__Excerpted passage__:

Lee Coppack tracks the demise of a well established bank

On 30 July 2002, US President Bush signed the Sarbanes-Oxley Act, a law designed to stop a repetition of such corporate scandals as Enron and WorldCom. On 29 January 2008, Alan Schwartz, president and chief executive of investment bank Bear Stearns, personally certified the holding company's accounts, as the law required. Two months later, the 80 year old bank was no more.

A stronger, much larger bank, JPMorgan, Chase & Co, had pulled it from an inevitable descent into insolvency. The fall of Bear Stearns was swift. In 2006, Standard & Poor's had upgraded the company to A+ with a stable outlook, and in the annual report for the year, published in early 2007, then chairman and CEO James Cayne, boasted that the bank’s rising book value and share price had been built on ‘a firm foundation’.

However, US house prices had already begun to dip, and by March 2007, it was clear the housing bubble was losing air, and pulling down the vast derivative market built on top of it. Bear Stearns was highly leveraged and had a concentration of exposure to mortgage-backed assets.

By June 2007, it had to shore up hedge funds under pressure from the collapse of the market for mortgages to people with weak credit ratings, known widely as the subprime borrowers, and the devaluing of the derivative contracts based on the mortgages. In July, the bank revealed to investors that losses to two of its hedge funds were far worse than expected; one had no value at all remaining.

In December, Bear Stearns reported the ever first quarterly loss in its 84 year history, the extent of which was nearly four times analysts’ forecasts. A few weeks later, James Cayne announced his resignation. Alan Schwartz took over his roles as president and chief executive.

__Source material__:
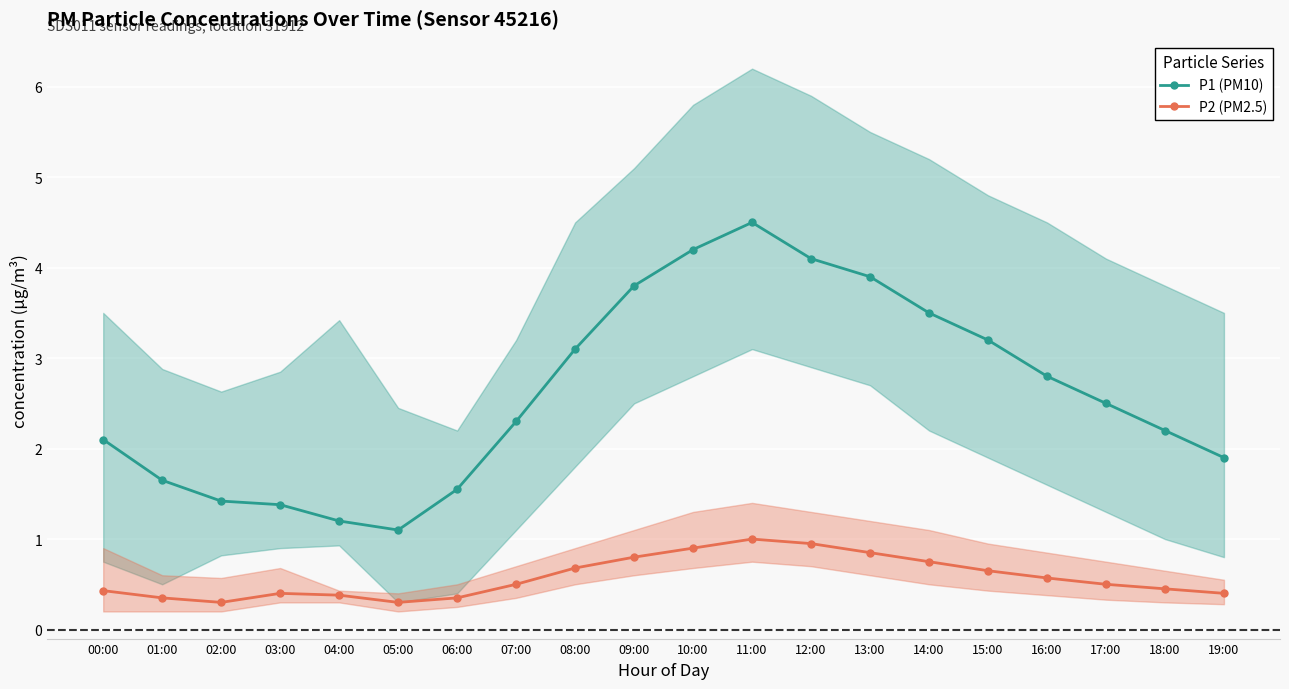

What is the sum of all P1 (PM10) values?

52.4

__The task__: Pick up the article on the fall of Bear Stearns from its final sentence and carry it forward. The data is separate material, unrelated to the Bear Stearns article.

__Task response__:
The bank staggered on until the week of 10 March 2008, when rumours about liquidity problems followed the collapse of an Amsterdam listed hedge fund, Carlyle Capital. Alan Schwartz tried to reassure the market that the bank’s balance sheet remained strong and it was not suffering pressure on liquidity, but the bank was unable to get secured financing from counter-parties.

“More regulation will follow the current crisis, and with no better effect than SOX

On 14 March, Bear Stearns arranged emergency funding from JP Morgan and the New York Federal Reserve, but it soon became clear this was not going to restore confidence. On March 16, JP Morgan agreed to buy out Bear Stearns shareholders for $236m or $2 a share. Fourteen months earlier, the shares had been worth $169 each. Morgan was later induced to increase the payment to $10 a share.

The market was shaken, but a little relieved, and the stock market began to rally. Then in September the US government had to inject up to $100bn into two giant mortgage finance companies, Freddie Mac and Fannie Mae, and nationalise the insurance and financial American International Group (AIG). An even more venerable bank, Lehman Brothers, failed. From there, the financial markets have continued to unravel.

The non-barking dog

One of the few experts who has questioned the value of Sarbanes-Oxley, commonly known as SOX, in relation to the current crisis is Professor Larry Ribstein of the University of Illinois College of Law. In his ideablog (at http://busmovie.typepad.com /ideoblog/2008/09/some-thoughts-a.html) on 21 September, he argued that not only had SOX failed to deal with problems that were already in the works when it was passed, but also that such regulation actually encouraged the very complexity in derivatives that made them so difficult to value, because the markets were working around the regulatory restrictions.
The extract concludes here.